▸ Work to complete
Answer with a number only, giving how many lines in the data below include "size".

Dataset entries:
★ ★ ★ ★
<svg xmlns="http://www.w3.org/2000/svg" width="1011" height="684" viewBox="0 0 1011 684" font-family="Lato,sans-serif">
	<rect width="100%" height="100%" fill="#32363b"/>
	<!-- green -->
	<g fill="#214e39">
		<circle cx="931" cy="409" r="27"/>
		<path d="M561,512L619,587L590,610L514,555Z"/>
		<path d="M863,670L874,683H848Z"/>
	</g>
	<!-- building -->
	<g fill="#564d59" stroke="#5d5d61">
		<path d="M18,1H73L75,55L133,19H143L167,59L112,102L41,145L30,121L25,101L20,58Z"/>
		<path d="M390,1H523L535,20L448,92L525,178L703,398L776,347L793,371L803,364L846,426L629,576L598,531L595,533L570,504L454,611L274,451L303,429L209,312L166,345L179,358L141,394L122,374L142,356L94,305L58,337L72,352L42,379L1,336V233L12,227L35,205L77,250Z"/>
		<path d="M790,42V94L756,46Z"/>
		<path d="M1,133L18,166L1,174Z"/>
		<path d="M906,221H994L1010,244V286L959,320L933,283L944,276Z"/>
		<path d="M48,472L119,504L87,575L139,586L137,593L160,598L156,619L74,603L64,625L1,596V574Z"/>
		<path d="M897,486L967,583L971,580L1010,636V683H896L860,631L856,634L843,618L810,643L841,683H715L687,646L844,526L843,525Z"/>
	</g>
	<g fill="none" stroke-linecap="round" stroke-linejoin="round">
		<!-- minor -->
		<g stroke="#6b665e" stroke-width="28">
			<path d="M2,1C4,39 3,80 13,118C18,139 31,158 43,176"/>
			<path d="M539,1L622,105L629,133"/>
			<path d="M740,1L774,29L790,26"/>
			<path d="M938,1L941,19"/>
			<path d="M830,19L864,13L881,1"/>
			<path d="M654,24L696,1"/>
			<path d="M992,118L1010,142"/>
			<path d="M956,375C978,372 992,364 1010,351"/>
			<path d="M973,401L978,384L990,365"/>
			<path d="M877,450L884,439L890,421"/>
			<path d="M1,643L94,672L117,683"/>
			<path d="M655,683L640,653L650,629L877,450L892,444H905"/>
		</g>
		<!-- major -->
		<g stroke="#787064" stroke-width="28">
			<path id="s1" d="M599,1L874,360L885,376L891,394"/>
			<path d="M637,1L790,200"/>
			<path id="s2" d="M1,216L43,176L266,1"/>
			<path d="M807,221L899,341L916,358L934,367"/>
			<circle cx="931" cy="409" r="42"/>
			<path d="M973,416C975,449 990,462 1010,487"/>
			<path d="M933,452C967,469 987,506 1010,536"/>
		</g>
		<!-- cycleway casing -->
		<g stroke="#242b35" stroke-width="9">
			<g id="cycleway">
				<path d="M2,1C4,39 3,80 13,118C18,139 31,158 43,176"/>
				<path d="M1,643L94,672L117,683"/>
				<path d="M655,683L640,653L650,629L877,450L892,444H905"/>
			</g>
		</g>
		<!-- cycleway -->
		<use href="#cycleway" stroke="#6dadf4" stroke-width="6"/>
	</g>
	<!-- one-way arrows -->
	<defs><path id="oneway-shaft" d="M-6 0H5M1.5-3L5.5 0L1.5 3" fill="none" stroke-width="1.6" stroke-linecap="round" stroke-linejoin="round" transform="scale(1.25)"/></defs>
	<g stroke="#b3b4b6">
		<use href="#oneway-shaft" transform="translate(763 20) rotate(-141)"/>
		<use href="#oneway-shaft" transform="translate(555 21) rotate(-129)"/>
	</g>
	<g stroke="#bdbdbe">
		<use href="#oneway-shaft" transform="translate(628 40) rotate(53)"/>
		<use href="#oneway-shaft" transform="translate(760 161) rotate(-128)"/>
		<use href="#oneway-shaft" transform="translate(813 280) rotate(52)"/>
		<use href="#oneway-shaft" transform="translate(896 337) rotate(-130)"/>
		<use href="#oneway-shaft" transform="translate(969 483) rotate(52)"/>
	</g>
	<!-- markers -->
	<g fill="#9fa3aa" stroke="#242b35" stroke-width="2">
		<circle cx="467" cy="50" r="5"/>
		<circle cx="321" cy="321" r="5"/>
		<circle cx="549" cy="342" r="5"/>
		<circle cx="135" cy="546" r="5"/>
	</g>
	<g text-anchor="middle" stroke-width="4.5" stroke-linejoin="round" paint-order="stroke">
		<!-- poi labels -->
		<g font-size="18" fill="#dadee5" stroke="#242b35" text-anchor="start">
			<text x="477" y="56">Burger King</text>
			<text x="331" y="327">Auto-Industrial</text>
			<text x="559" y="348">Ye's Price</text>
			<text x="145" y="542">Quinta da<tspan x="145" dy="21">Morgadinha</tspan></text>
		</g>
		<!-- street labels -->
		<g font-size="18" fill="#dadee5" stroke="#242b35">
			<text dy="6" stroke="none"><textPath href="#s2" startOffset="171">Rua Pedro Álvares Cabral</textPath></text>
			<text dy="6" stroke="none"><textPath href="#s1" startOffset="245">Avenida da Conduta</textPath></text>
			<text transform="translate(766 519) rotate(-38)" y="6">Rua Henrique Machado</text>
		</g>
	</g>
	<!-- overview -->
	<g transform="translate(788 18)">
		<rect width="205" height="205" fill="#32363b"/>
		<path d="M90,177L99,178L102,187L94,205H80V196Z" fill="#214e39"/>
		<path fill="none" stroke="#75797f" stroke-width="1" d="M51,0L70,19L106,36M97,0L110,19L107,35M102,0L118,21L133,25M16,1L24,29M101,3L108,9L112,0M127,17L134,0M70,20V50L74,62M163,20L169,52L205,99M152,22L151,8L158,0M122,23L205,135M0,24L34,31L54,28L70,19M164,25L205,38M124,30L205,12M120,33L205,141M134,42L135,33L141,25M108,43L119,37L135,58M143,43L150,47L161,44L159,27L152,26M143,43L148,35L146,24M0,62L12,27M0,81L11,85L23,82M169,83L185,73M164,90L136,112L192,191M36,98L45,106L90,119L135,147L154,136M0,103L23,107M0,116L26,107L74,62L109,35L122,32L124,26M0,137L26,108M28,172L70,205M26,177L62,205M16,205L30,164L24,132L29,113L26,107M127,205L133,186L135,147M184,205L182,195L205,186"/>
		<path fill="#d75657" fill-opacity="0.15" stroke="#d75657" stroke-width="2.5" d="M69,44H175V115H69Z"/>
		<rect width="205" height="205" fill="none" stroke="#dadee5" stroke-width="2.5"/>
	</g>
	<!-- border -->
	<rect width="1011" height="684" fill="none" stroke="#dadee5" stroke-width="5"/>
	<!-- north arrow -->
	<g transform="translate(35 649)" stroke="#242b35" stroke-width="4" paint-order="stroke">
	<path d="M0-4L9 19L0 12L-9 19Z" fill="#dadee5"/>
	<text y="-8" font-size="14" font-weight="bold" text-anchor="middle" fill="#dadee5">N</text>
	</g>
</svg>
★ ★ ★ ★
▸ Response to this task
3